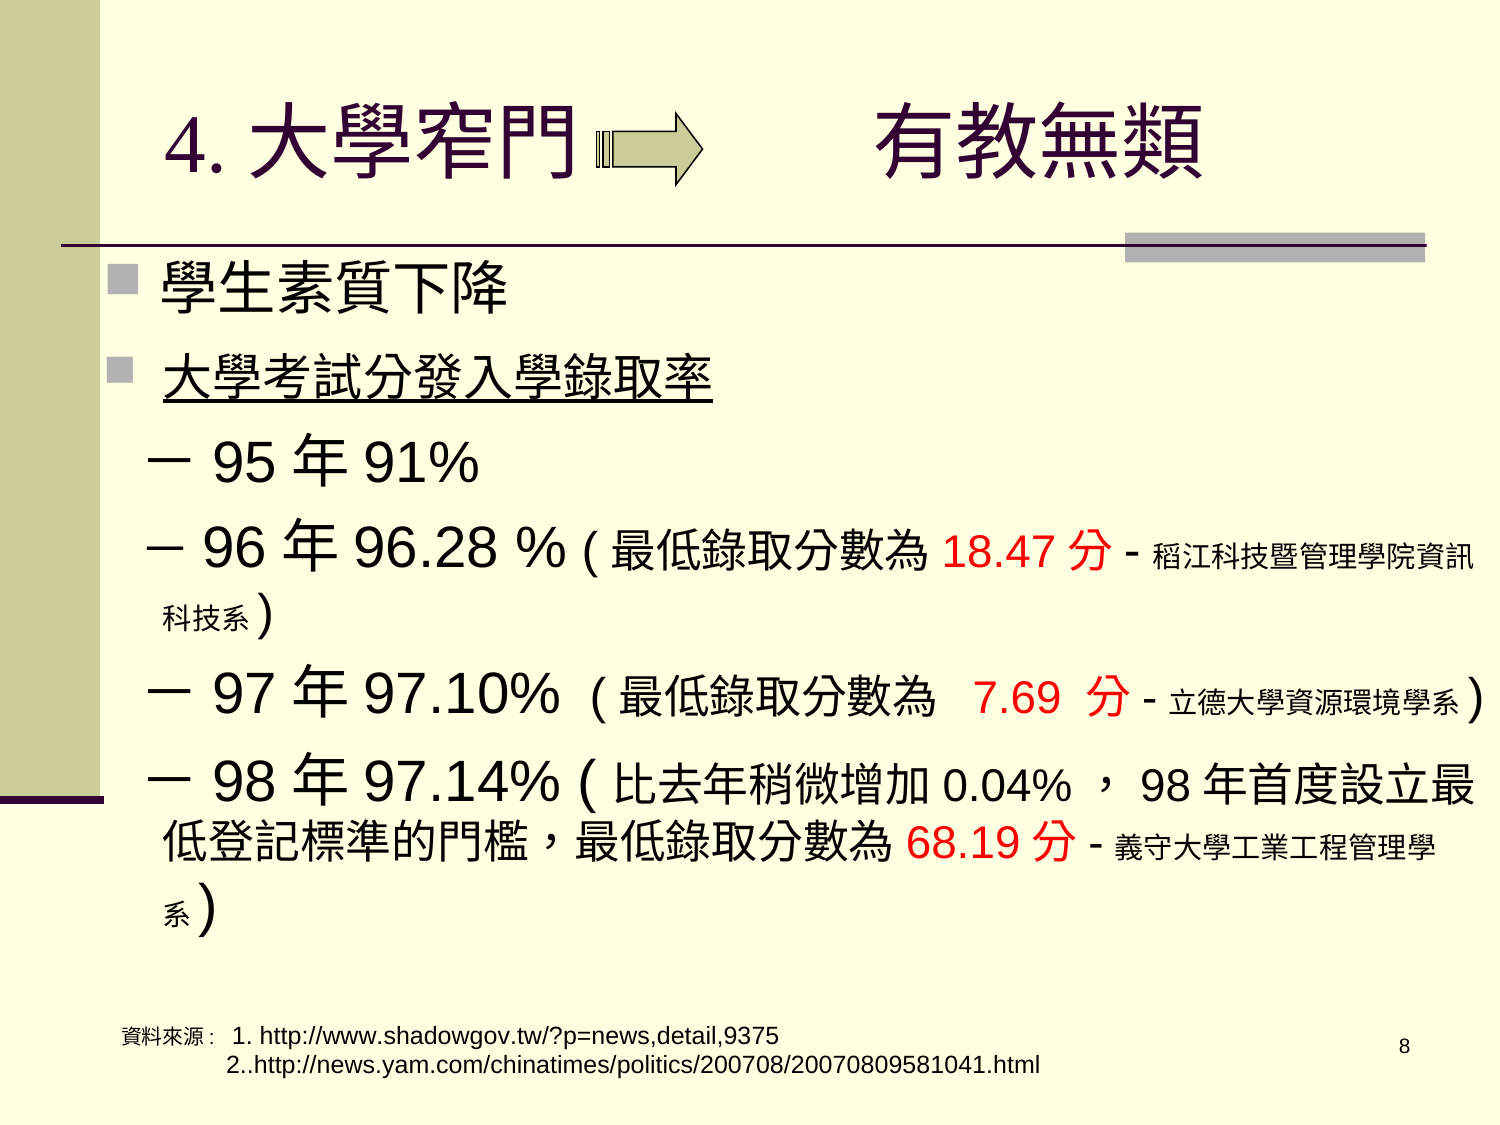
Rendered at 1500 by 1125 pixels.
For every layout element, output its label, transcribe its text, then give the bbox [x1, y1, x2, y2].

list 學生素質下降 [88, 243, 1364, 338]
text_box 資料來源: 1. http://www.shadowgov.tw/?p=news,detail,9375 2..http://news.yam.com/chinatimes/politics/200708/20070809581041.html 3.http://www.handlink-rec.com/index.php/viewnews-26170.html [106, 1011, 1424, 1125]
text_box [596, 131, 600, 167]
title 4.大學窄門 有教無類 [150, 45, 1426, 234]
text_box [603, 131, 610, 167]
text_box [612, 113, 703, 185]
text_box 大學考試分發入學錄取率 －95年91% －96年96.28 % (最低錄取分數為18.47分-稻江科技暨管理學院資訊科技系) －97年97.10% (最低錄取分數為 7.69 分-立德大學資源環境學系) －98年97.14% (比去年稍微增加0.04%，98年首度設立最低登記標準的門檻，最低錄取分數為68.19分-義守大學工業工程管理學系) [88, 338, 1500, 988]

--

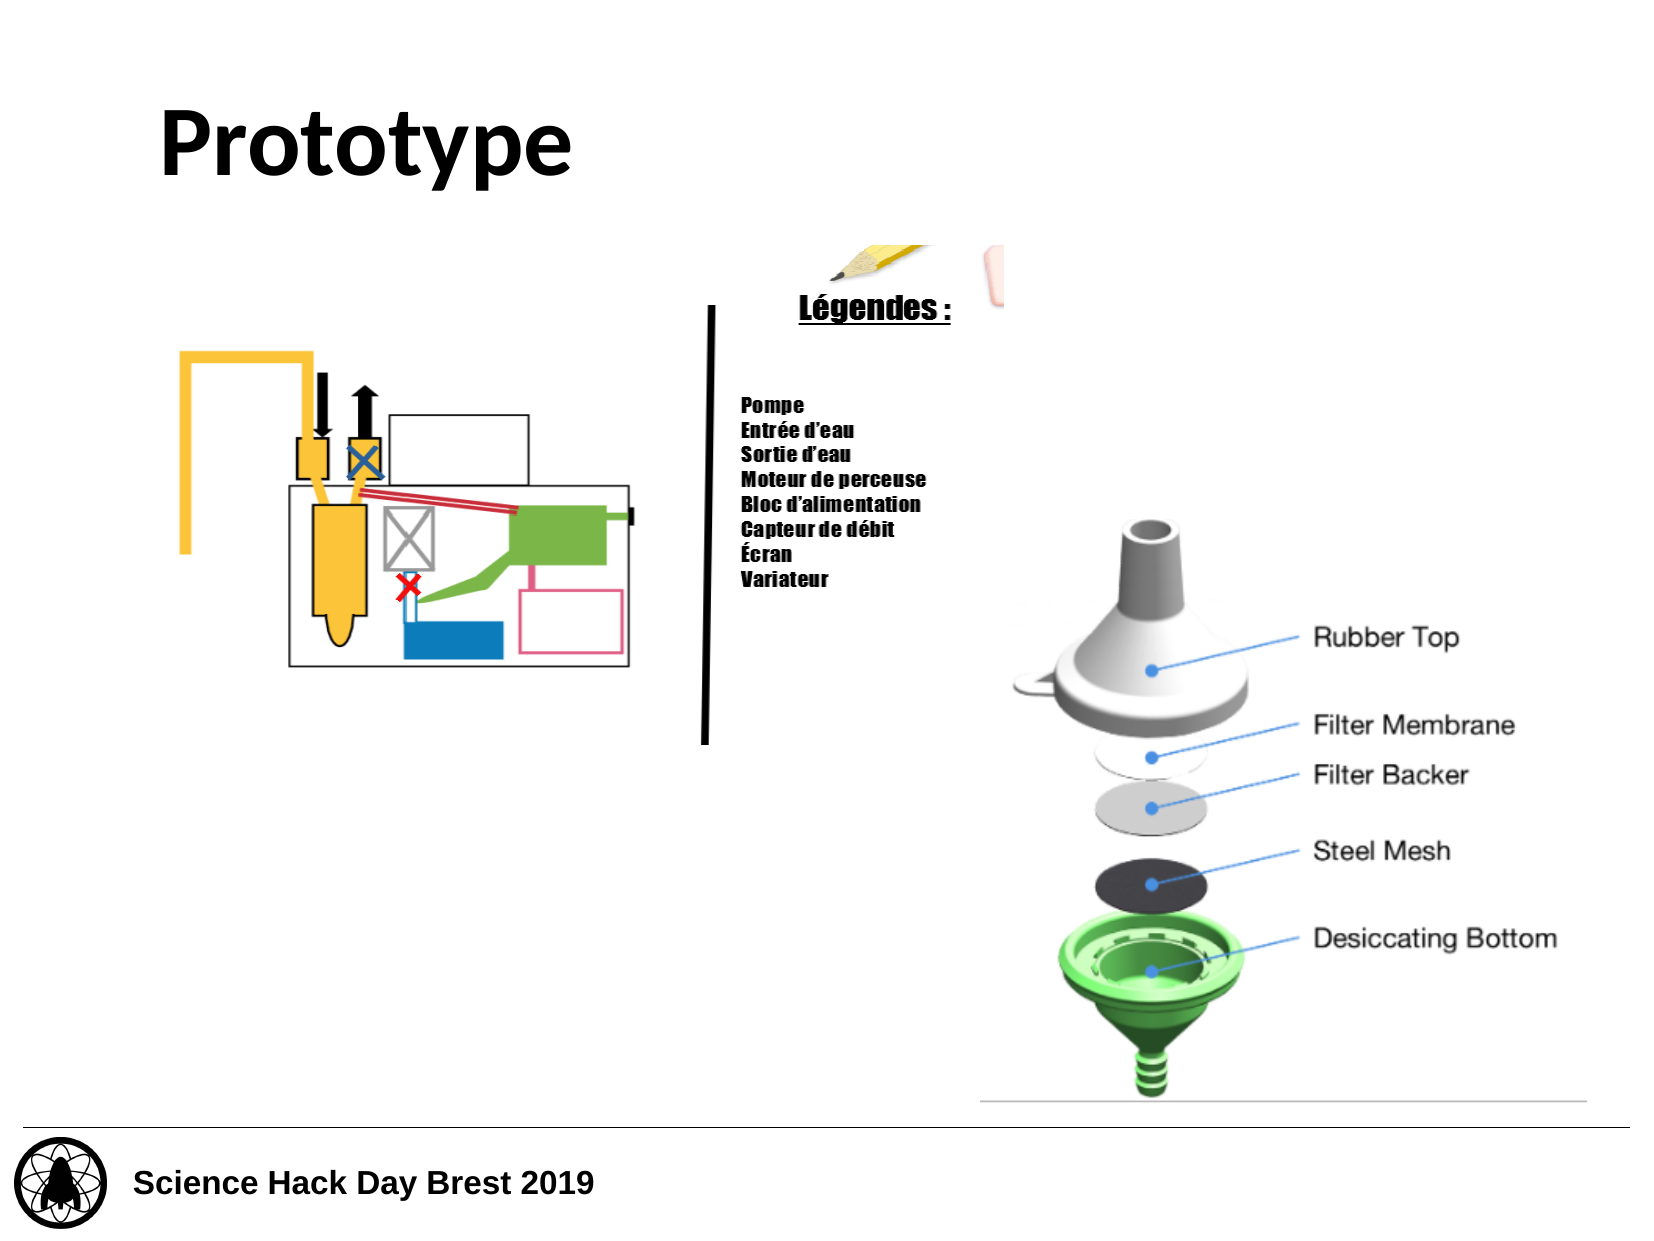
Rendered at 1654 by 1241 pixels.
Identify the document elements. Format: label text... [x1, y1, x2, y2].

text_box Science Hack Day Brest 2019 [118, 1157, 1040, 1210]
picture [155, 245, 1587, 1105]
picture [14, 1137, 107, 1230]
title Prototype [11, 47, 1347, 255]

TASK OBJECTIVE:
Switch "transcribe" for "write out" in the lines from the one containing "Rendered at 1500 by 1125 pixels." through the one containing "text_box [612, 113, 703, 185]", inclusive, and give only those lines with everything else unchanged.

SOLUTION TO THE PROBLEM:
Rendered at 1500 by 1125 pixels.
For every layout element, output its label, write out its text, then give the bbox [x1, y1, x2, y2].

list 學生素質下降 [88, 243, 1364, 338]
text_box 資料來源: 1. http://www.shadowgov.tw/?p=news,detail,9375 2..http://news.yam.com/chinatimes/politics/200708/20070809581041.html 3.http://www.handlink-rec.com/index.php/viewnews-26170.html [106, 1011, 1424, 1125]
text_box [596, 131, 600, 167]
title 4.大學窄門 有教無類 [150, 45, 1426, 234]
text_box [603, 131, 610, 167]
text_box [612, 113, 703, 185]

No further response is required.